In the village of Yasnohorodka, some 50 kilometres west of Kyiv, Russian troops who were there earlier in the week appeared to have been pushed out as part of a counteroffensive by Ukrainian forces.
The tower of the village church was damaged by a blast, and houses on the main crossroads lay in ruins. Loud explosions and bursts of gunfire could be heard.
"You can see for yourself what happened here. People were killed here. Our soldiers were killed here. There was fighting," said Yasnohorodka resident Valeriy Puzakov.
'Nothing remains' of Mariupol
Tens of thousands of people have left Mariupol in the past week, most of them driving out in private cars through dozens of Russian checkpoints.

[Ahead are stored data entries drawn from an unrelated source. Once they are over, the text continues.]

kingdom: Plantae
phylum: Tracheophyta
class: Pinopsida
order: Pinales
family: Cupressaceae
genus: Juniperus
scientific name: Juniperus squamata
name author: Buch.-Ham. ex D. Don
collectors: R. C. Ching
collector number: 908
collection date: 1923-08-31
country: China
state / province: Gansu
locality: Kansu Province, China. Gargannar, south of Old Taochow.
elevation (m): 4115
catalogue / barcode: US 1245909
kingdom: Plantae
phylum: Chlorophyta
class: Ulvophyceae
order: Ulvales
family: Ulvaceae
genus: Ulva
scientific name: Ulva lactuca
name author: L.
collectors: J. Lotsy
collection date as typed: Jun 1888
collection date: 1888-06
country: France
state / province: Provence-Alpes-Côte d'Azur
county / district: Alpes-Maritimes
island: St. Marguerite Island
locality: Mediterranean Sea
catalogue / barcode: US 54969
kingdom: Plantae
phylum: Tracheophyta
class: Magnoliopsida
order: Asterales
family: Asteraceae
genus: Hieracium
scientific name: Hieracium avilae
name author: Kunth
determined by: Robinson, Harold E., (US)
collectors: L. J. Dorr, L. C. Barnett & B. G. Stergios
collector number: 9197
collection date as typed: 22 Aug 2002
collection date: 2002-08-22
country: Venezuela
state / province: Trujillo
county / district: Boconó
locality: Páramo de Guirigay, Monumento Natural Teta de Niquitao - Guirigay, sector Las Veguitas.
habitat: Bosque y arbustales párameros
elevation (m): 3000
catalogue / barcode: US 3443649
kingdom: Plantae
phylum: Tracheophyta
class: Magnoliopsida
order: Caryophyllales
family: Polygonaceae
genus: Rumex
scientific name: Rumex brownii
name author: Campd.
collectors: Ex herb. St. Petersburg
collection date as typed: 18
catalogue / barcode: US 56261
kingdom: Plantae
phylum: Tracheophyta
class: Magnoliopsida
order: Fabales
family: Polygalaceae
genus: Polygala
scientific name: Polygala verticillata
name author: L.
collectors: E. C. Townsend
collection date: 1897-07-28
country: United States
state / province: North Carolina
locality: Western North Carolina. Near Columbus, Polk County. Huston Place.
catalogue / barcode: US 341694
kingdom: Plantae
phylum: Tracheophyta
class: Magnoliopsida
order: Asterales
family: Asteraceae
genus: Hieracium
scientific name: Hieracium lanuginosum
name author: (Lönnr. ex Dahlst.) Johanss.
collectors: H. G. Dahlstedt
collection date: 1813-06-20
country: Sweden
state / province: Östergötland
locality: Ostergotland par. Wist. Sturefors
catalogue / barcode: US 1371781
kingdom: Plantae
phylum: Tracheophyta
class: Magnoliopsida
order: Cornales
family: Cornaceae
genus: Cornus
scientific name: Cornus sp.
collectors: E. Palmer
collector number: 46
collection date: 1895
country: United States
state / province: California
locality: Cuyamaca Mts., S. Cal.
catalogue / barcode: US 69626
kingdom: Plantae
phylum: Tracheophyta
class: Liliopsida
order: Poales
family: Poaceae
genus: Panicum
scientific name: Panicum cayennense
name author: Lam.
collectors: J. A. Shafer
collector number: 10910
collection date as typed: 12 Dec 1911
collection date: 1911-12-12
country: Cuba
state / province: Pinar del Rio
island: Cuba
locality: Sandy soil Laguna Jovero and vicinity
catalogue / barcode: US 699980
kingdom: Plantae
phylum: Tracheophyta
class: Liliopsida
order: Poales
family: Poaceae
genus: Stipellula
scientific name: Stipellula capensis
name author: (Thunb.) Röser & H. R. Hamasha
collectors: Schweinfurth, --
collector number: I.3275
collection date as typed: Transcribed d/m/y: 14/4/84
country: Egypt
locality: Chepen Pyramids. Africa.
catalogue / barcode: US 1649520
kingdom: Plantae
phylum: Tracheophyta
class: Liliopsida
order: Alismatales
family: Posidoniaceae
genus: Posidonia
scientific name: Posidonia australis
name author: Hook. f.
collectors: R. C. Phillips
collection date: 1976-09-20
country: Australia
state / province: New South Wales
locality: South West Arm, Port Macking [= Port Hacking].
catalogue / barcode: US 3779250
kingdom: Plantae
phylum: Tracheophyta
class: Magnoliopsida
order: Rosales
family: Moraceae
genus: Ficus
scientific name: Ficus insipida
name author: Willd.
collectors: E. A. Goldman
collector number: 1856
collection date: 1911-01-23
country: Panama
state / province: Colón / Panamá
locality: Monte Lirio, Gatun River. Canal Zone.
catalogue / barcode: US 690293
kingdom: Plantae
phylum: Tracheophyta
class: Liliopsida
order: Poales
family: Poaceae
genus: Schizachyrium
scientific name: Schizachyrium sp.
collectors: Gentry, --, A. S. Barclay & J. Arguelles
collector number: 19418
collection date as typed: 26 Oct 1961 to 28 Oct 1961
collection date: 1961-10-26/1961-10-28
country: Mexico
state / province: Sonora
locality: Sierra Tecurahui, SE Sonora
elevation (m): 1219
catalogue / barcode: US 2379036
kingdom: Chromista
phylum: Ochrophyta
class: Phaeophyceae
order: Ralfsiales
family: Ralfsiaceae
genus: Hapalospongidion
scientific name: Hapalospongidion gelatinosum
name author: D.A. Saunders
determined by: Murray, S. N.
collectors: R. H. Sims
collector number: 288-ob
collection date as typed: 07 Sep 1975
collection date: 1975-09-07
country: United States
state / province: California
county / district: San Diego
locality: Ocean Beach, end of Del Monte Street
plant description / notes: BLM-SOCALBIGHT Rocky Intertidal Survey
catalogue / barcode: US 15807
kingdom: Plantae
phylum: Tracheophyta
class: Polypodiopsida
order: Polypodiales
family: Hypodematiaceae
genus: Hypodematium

"Unfortunately, nothing remains of Mariupol," said Evgeniy Sokyrko, who was among those waiting for an evacuation train in Zaporizhzhia, the closest urban centre to Mariupol and a way station for refugees.
"In the last week, there have been explosions like I've never heard before."
Oksana Abramova, 42, said she ached for those left behind in the city, who have been cut off from communication with the shelling of cell, radio and TV towers and do not have the means to escape.
"All the time I think about how they are, where they are. Are still hiding, are they alive? Or maybe they are no longer there," she said.
In Kyiv, ashes of the dead are piling up at the main crematorium in the capital because so many relatives have left, leaving urns unclaimed. And the northern city of Chernihiv is all but cut off.
Chernihiv lost its main road bridge over the Desna River to a Russian airstrike this week. Follow-up shelling then damaged a pedestrian bridge, trapping remaining inhabitants inside the city without power, water and heat, authorities said. More than half of Chernihiv's prewar population of 285,000 is thought to have fled.
Elsewhere, Russian forces fired two missiles late Thursday at a Ukrainian military unit on the outskirts of Dnipro, the fourth-largest city in the country, the regional emergency services said. The strikes destroyed buildings and set off two fires, it said. The number of dead and wounded was unclear.
Russia's military claimed on Friday that it destroyed a massive Ukrainian fuel base used to supply the Kyiv region's defences, with ships firing a salvo of cruise missiles, according to the Interfax news agency. Videos on social media showed an enormous fireball explosion near the capital.
Plan to undercut Russian energy
The United States and the European Union have moved to slowly squeeze off the cash flow the Kremlin gets from the sales of fossil fuels.
The U.S. and EU on Friday announced a new partnership to reduce the continent's reliance on Russian energy, a step top officials characterized as the start of a years-long initiative to further isolate Moscow after its invasion of Ukraine.
Under the plan, the U.S. and other nations will increase liquefied natural gas exports to Europe by 15 billion cubic metres this year, though U.S. officials were unable to say exactly which countries will provide the extra energy this year. Even larger shipments would be delivered in the future.
After meeting with his global counterparts in Paris this week, Canada's natural resources minister pledged to pump out more oil and gas to alleviate the energy crisis in Europe.
Biden announced the agreement alongside the president of the European Commission in Brussels. The U.S. president later travelled to Poland, the final leg of his four-day trip to Europe, where he met with American soldiers stationed in the city of Rzeszow.
Putin says Russia is being 'cancelled'
Western sanctions have isolated Russia from global trade. Putin accused the West on Friday of trying to "cancel" Russian culture, including composers Pyotr Tchaikovsky and Sergei Rachmaninoff, comparing it to actions by Nazi Germany in the 1930s.
Russian Foreign Minister Sergei Lavrov on Friday said Russia is facing total war declared by the West. He said the goal was "to destroy, break, annihilate, strangle the Russian economy, and Russia on the whole."